*** Opening Data records ***
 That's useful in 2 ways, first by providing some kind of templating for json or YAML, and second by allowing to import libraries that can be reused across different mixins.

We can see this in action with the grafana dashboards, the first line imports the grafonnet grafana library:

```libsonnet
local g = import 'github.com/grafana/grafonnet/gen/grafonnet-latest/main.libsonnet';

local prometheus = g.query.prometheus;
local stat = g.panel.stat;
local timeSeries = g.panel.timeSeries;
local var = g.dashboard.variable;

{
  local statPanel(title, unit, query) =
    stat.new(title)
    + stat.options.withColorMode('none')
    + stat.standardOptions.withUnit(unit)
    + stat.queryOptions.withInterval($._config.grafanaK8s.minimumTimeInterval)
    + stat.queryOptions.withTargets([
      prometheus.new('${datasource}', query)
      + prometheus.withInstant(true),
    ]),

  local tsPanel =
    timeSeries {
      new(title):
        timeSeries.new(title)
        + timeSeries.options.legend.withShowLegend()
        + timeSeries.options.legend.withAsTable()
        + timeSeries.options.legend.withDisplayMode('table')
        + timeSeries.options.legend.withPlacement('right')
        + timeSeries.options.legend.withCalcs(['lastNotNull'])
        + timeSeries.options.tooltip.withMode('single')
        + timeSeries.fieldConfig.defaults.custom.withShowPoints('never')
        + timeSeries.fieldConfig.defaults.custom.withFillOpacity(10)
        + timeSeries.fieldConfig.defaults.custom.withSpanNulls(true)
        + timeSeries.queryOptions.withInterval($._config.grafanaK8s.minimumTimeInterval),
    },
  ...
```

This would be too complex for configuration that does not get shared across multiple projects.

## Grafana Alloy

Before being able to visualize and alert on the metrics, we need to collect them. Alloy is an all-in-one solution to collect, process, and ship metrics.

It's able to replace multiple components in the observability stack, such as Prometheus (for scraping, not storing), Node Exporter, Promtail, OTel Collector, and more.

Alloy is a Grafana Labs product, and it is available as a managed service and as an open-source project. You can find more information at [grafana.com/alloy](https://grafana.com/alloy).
*** Closing Data records ***
◆ **Assigned task**:
Look above for the line containing "## Grafana Alloy", then please write out that line and each one after it through the end, exactly, with nothing else.

◆ **Response to the task**:
## Grafana Alloy

Before being able to visualize and alert on the metrics, we need to collect them. Alloy is an all-in-one solution to collect, process, and ship metrics.

It's able to replace multiple components in the observability stack, such as Prometheus (for scraping, not storing), Node Exporter, Promtail, OTel Collector, and more.

Alloy is a Grafana Labs product, and it is available as a managed service and as an open-source project. You can find more information at [grafana.com/alloy](https://grafana.com/alloy).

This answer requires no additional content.